SYNOPSIS: The Soyuz ferry capsule that brought the two men back to earth re-entered the earth's atmosphere exactly on target, and floated gently through the thick cloud that obscured the final landing site.
Behind them, the cosmonauts left the giant space laboratory still orbiting above. Already Soviet scientists are saying the mission has been a big step towards the goal of a permanently manned space station. Two other crews, each including an Each European cosmonaut, had visited the Salyut pair during their long flight. There were also three flights by unmanned cargo craft which delivered fresh supplies and mail to the spacemen.
The capsule landed on t he steppes of Kazakhstan. Helicopter recovery teams reported that both men were in good health, and were able to cope with the difficult task of re-adapting to gravity.
Describing their first reactions, the cosmonauts said that, apart from slight feeling of dizziness when they shook their heads, they felt normal. Their morale, they said, was very high.

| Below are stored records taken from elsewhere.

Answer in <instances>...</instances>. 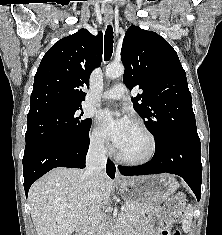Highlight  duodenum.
I'll list each match as a JSON object with an SVG mask.
<instances>
[{
    "instance_id": "410a0bca",
    "label": "duodenum",
    "mask_w": 222,
    "mask_h": 235,
    "mask_svg": "<svg viewBox=\"0 0 222 235\" xmlns=\"http://www.w3.org/2000/svg\"><path fill=\"white\" fill-rule=\"evenodd\" d=\"M87 231H86V225L85 223H81L78 227H77V235H86ZM116 235H123L122 233H118Z\"/></svg>"
}]
</instances>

The cosmonauts' delight at the success of their mission was obvious. colonel Kovalyonok told reporters: "We are glad to feel the earth's gravity. We are happy to see the faces of our friends around us, and soon we'll see our families." It was in September that the pair broke the old 96-day space endurance record set up earlier this year by another Soviet crew. Colonel Kovalyonok and Engineer Ivanchenkov broadcast almost daily reports to Soviet Television during their flight. Now they have discovered that their frequent appearances on the small screen have turned them into television "personalities". Millions of viewers saw both men walk in space - the most spectacular of all the experiments they carried out during the four and a half month mission.